Personal information
- Born: October 12, 1985 (age 40) Jászberény, Hungary
- Height: 6 ft 1 in (185 cm)
- Weight: 176 lb (80 kg)

Sport
- Country: Hungary
- Sport: Short track speed skating

Achievements and titles
- Highest world ranking: 11 (Overall)

Medal record
Men's short track speed skating
Representing Hungary
European Championships
| Silver medal – second place | 2007 Sheffield | 5000 m relay |
| Bronze medal – third place | 2009 Turin | 5000 m relay |

= Péter Darázs =

Hungarian speed skater

Péter Darázs (born October 12, 1985 in Jászberény) is a Hungarian short track speed skater.
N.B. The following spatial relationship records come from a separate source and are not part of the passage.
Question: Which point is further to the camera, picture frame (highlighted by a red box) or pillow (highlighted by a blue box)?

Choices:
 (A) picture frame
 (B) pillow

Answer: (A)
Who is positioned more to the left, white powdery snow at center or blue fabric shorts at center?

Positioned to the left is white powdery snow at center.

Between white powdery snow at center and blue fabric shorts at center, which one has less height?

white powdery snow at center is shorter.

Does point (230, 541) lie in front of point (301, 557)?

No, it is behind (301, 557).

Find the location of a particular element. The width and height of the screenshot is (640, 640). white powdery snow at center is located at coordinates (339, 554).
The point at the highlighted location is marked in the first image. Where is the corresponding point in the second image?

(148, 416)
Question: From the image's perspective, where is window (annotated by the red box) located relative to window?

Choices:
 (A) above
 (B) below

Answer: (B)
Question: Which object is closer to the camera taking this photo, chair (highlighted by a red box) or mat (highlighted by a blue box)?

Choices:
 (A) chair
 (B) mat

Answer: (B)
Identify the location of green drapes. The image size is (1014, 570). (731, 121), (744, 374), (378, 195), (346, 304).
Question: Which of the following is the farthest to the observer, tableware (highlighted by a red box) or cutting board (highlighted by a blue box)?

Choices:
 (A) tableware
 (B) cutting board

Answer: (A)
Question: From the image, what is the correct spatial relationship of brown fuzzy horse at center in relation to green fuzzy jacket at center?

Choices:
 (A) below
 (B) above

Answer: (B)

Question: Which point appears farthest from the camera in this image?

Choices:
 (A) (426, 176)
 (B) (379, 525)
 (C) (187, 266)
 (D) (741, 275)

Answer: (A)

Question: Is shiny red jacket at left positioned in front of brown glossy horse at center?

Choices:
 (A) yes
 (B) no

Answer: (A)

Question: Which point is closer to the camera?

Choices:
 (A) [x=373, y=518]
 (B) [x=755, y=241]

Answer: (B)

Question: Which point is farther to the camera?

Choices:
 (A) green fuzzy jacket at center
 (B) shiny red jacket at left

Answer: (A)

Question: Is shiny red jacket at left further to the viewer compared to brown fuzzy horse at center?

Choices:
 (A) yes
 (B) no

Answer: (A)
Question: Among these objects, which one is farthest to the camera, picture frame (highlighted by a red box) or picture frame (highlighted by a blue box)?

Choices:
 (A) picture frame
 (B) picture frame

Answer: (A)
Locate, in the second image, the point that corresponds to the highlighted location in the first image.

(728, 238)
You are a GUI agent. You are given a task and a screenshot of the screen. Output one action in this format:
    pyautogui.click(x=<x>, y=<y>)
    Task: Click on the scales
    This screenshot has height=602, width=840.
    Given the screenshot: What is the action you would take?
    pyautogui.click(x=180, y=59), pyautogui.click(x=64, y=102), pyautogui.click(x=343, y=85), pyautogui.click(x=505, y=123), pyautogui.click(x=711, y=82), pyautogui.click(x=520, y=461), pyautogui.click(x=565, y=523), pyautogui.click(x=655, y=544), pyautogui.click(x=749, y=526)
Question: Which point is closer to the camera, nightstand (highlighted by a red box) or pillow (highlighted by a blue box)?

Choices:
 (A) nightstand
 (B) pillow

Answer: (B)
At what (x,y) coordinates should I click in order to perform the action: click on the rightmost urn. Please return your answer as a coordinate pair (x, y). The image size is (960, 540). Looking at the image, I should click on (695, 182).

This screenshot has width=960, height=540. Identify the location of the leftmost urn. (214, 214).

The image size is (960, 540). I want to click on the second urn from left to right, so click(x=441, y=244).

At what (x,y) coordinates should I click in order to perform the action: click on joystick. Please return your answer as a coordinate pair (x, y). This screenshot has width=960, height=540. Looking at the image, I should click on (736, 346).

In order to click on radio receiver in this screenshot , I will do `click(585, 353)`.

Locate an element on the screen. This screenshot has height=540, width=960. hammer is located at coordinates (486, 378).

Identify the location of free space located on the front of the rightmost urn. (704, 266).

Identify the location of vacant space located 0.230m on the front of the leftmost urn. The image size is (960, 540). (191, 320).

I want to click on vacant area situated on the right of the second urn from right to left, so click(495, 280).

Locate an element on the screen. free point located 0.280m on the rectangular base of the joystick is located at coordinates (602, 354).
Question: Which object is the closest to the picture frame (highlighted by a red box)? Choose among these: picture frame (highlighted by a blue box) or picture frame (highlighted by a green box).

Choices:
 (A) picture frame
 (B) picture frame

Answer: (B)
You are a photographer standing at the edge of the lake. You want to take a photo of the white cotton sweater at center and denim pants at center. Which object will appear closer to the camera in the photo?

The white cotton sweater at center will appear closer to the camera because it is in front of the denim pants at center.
Darázs competed at the 2006 and 2010 Winter Olympics. for Hungary. In 2006, he advanced to the quarterfinals in the 500 and 1000 metre races, but did not advance further from there. In the 1500 metres, he advanced to the B Final, after placing 4th in the semifinal. He placed 6th, last out of the field, in the final, and 11th overall. His best finish in Torino was 10th, in the 500 metres. In the 2010 500 metres, he placed fourth in his round one heat, failing to advance. In the 1500 metres, he placed 3rd in his opening heat, but 7th in the semifinal, failing to advance to the finals. His best overall finish was in the 1500, where he placed 19th.

As of 2013, Darázs's best performance at the World Championships came in 2006, when he placed 12th in the 1500 metres. He has also won two medals as a member of the Hungarian relay team at the European Championships.

As of 2013, Darázs has not finished on the podium on the ISU Short Track Speed Skating World Cup. His top World Cup ranking is 11th, in the overall in 2005–06.